Nevertheless, we should not be complacent about the dangers of too large and rapid a build-up of sovereign debt. It would be unwise to ignore the possibility that African countries will never again have to seek debt relief in the future. As such we need to think very carefully about the modalities through which sovereign debt relief might be applied in circumstances where sovereign debt is very heterogeneous, comprising traditional concessional debt from multilateral financial institutions, semi concessional debt from official bilateral and multilateral lenders, and commercial debt which includes both borrowing from banks and sovereign bond issues.

As the recent dispute between the Argentine Government and vulture funds which had purchased Argentine sovereign debt at a discount but now demand repayment in full, has reminded us, the world lacks an effective framework for ensuring that, in cases where Governments cannot realistically service their debt in full, their sovereign debt can be written down in a comprehensive and equitable manner which applies to all creditors. This lack of an effective debt restructuring system at the international level encourages free riders such as vulture funds to exploit the generosity of other creditors who provide debt relief, which in turn reduces the incentives on all creditors to accept a reduction in their claims on the sovereign. Because of the growing diversity in the creditor base of African sovereign borrowers, coordinating debt relief among creditors and enforcing compliance will become ever more difficult.

Mr. Otieno discusses the two alternative approaches which have been put forward to restructure sovereign debt in an orderly manner in the event that the debtor faces debt distress: the Statutory Approach and the Contractual Approach.

I concur with Mr. Otieno that the Statutory Approach, such as the Sovereign Debt Restructuring Mechanism (SDRM) which was proposed for the IMF in 2001 has many advantages. The SFRM would have been a form of international bankruptcy regime. In principle it would meet the needs of developing countries for a comprehensive mechanism for restructuring their debt in an orderly manner if the need arises. I think the concerns expressed by some opponents of the SDRM, that it will encourage moral hazard among debtors, are overblown. Sovereign borrowers do not lightly seek debt relief, because they understand the consequences for their reputation and thus for future access to, and cost of, finance. Moreover, the fact that the terms of any debt relief provided under the SDRM would be determined by a Sovereign Debt Dispute Forum comprising reputable and independent arbitrators should ensure that debt restructuring is fair to both creditors and debtors.

Unfortunately, it appears unlikely that the SDRM or anything like it which has statutory authority will ever get off the ground, because it would require changes to the IMF's Articles of Agreement. There is entrenched opposition to such changes from major shareholders of the IMF such as the United States.

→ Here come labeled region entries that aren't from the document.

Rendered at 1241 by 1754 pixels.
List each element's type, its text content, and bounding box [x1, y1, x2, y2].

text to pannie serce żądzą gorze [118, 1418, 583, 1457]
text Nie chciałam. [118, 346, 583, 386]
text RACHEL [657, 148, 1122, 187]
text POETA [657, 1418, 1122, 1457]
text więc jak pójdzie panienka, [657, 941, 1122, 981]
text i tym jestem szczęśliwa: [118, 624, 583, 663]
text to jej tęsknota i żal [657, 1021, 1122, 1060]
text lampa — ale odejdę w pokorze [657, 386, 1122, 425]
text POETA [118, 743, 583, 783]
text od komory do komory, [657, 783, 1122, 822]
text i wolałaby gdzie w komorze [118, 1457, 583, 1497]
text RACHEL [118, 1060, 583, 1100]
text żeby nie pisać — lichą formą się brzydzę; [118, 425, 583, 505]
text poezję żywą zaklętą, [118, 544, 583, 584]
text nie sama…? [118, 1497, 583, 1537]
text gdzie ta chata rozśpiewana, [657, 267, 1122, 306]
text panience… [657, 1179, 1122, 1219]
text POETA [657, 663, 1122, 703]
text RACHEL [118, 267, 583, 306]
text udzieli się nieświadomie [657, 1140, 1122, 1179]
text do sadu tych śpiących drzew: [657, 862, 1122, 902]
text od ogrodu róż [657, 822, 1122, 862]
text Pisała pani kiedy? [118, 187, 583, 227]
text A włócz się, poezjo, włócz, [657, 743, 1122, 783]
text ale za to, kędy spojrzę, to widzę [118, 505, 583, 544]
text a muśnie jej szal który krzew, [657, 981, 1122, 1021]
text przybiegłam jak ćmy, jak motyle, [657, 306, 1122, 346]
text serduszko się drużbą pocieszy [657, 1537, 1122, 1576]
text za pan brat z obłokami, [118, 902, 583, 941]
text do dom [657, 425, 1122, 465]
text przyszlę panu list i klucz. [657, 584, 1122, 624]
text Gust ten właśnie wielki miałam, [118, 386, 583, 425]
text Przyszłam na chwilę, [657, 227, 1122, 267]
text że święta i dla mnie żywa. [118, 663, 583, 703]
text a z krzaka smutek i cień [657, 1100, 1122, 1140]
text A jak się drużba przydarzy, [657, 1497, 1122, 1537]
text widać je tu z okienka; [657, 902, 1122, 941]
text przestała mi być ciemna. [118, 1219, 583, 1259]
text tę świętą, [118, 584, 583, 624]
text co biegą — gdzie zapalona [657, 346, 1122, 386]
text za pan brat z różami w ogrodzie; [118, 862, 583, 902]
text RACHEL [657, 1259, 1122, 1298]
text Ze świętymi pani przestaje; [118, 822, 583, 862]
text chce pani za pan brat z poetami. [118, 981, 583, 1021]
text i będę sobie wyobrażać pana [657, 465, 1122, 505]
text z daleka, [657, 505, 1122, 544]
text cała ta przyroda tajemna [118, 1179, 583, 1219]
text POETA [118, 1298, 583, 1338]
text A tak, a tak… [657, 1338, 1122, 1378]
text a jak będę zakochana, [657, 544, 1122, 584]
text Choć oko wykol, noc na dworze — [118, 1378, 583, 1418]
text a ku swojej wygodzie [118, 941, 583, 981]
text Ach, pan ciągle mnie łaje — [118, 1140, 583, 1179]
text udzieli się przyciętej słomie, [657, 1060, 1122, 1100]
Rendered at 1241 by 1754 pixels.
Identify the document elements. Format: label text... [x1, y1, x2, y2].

The Contractual Approach, such as that embodied in collective action clauses (CAC) inserted into bond contracts is more practical. It is decentralized and market based and does not require political agreement at the international level for statutory changes. As Mr. Otieno notes, bonds with collective action clauses have already been issued by some emerging markets. CACs can solve the collective action problem for those bonds to which they apply, but the mere fact that a bond contains a CAC does not necessarily mean that a majority of bondholders will vote to offer sufficient debt relief to ensure that the debtor can return to debt sustainability.

Moreover, the relevance of bonds which include CACs for African sovereign borrowers may be rather limited. International sovereign bond issues are still a relatively minor component of the public debt of most African countries, and many countries on the country have yet to issue any sovereign bonds on international markets. The majority of African sovereign debt is still held by multilateral financial institutions. As such the multilateral financial institutions will have to take the lead in offering debt relief, but this then gives the private sector bond holders less of an incentive to agree collectively to offer any substantial debt relief. In effect, the smaller is the share of sovereign bonds in total public debt, the greater is the incentives facing private sector bond holders to free ride on the generosity of the multilateral financial institutions which hold the bulk of the debt.

I agree, therefore, with Mr. Otieno that the CACs cannot be seen as a substitute for a coherent and comprehensive international debt restructuring framework, however distant the prospect of such a framework is. One possible advance on the CAC which maintains the Contractual Approach to the problem might be to issue Contingent Convertible debt; sometimes called sovereign cocos. These are bonds which include a clause to allow for the automatic rescheduling of debt repayments in the event that the debtor seeks official assistance (e.g. from the IMF) because of debt problems. The drawback with sovereign cocos is that they would only allow for a rescheduling of debt repayments rather than a reduction in debt, and so may not provide sufficient debt relief to bring about a permanent resolution of the debt problem.

Mr. Otieno concludes by asking the question "Which Way for Africa?". He argues that the natural choice for Africa should be the statutory approach, given that multilateral and bilateral creditors hold most of Africa's sovereign debt. I agree that a statutory approach is preferable, but as I have already explained, I doubt whether a comprehensive international framework, which can cover all classes of creditor and enforce compliance by them all, will ever be put in place, given the obstacles it would face from major powers. The way forward will thus probably involve innovations at the global level for coordinating debt relief among multiple types of creditors which fall short of having full statutory authority throughout the world - such as the proposed Sovereign Debt Adjustment Facility in the IMF - combined with the more widespread adoption of contractual mechanisms to provide contingent debt relief linked to the provision of official assistance.